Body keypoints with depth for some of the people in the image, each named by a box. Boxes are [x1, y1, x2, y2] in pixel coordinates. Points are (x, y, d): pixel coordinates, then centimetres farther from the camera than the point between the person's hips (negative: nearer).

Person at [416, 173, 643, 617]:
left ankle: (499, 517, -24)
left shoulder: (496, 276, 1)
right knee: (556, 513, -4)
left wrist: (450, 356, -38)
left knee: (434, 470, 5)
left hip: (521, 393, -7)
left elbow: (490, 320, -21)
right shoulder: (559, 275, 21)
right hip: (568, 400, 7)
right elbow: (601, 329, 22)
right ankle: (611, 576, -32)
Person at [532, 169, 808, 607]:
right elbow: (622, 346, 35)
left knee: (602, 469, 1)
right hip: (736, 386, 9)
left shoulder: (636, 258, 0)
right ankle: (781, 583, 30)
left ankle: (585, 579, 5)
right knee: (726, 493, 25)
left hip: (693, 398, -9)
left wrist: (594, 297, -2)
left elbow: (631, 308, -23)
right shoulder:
- - - -
## Task to carry out
Filter the records for the word "left" and show every line that has it.

## Result
left ankle: (499, 517, -24)
left shoulder: (496, 276, 1)
left wrist: (450, 356, -38)
left knee: (434, 470, 5)
left hip: (521, 393, -7)
left elbow: (490, 320, -21)
left knee: (602, 469, 1)
left shoulder: (636, 258, 0)
left ankle: (585, 579, 5)
left hip: (693, 398, -9)
left wrist: (594, 297, -2)
left elbow: (631, 308, -23)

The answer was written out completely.